Past, present and future contributions of microelectrodes to analytical studies employing voltammetric detection. A review

Abstract

Traditionally, electroanalytical studies employing voltammetric techniques with conventionally sized solid electrodes (e.g., 1–5 mm radius disc) have been applied in a relatively small range of conducting solvent (electrolyte) media under transient (time-dependent) conditions. In this review it is emphasized that many of the limitations associated with the use of conventional voltammetric electrodes have either been removed or greatly minimized via the use of microelectrodes (e.g., ⩽25 µm radius disc). A major feature of microelectrode voltammetry is the ready access to near steady-state conditions (radial diffusion) where the influence of the ohmic (iR) drop is considerably reduced relative to that associated with the transient response (linear diffusion). Additionally, under near steady-state conditions, electrochemically derived charging current terms are negligible. Consequently, provided that the difficulties in fabricating and maintaining microelectrodes with high quality seals and electrical contacts can be overcome, then close to the analytically ideal response may be achieved with simple two-electrode (microelectrode and reference electrode) instrumental configurations and applied d.c. waveforms.

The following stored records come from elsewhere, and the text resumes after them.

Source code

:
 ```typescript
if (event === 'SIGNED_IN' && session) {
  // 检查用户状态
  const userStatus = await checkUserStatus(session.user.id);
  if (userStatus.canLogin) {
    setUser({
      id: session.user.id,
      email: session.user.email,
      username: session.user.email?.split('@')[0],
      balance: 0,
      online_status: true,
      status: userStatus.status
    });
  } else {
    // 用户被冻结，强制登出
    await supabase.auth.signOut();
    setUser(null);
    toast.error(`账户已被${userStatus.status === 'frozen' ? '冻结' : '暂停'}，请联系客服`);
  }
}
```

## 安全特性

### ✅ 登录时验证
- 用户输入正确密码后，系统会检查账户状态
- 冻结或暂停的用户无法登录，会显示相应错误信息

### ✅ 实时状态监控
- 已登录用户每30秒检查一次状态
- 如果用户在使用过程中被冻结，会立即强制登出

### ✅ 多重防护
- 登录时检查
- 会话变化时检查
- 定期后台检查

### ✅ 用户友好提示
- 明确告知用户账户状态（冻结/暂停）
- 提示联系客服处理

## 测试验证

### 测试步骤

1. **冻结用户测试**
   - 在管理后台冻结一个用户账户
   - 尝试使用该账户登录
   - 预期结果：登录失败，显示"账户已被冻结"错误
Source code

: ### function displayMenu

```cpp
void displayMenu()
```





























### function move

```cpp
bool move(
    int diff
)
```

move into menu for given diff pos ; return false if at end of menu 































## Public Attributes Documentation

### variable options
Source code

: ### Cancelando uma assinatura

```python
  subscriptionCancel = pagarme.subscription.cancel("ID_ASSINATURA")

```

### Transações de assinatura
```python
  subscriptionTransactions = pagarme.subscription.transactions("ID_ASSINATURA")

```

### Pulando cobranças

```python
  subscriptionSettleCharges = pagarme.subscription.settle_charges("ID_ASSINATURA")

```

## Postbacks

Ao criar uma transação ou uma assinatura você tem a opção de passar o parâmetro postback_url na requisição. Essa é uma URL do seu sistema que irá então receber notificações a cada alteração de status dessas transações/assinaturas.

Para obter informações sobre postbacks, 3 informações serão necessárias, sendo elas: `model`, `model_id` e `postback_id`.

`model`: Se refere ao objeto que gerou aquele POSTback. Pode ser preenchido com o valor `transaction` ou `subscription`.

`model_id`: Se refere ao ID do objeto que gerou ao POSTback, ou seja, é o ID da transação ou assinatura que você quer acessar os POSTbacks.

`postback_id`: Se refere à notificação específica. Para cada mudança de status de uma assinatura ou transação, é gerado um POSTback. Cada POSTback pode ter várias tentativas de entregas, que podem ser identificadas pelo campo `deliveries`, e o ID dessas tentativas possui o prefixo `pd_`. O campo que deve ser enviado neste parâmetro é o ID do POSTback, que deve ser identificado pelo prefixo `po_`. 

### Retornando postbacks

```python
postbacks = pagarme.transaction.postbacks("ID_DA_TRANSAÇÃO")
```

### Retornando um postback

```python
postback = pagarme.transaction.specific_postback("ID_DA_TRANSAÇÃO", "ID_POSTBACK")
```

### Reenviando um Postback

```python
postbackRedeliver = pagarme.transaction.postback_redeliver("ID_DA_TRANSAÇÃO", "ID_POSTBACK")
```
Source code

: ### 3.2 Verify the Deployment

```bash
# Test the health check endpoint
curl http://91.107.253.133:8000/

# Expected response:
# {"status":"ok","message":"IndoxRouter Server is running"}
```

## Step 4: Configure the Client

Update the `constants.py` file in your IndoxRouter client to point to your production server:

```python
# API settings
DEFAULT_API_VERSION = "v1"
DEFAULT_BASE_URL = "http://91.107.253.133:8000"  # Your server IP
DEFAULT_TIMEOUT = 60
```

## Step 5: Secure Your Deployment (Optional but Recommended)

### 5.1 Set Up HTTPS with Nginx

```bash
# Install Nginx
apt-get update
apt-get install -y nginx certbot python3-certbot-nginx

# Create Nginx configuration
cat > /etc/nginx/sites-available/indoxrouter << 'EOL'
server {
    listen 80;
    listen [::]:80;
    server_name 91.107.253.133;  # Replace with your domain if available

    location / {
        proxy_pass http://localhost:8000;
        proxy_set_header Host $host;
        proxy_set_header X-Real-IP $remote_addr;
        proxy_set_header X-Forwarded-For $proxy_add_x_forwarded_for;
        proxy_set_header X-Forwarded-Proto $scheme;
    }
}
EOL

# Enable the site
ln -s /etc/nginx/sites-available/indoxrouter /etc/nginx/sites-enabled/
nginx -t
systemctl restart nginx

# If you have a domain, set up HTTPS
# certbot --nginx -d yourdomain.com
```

The need for more complicated potentiostatic forms of instrumentation and relatively sophisticated pulse, square-wave or alternating current techniques is, therefore, reduced. In order to emphasize the wide range of electrochemically exotic media that are now voltammetrically accessible via the use of microelectrodes, representative studies without deliberately added electrolyte (dilute electrolyte), in high resistance organic solvents such as toluene and heptane, in supercritical fluids, at very low temperatures and in the gaseous and solid-state phases are reviewed. Additionally, the very small physical size of a microelectrode sensing element enables their use in precise locations as is often required when monitoring biologically important molecules in single cells or in situations where high spatial resolution is required. Other advantages related to the small physical size of microelectrodes are also reviewed, although it is noted that the determination of oxygen in muscle tissue with a microelectrode was first reported more than 50 years ago, so that in one sense microelectrode voltammetry is not fundamentally new. The review concludes with a discussion of the advantages and disadvantages of microelectrode voltammetry.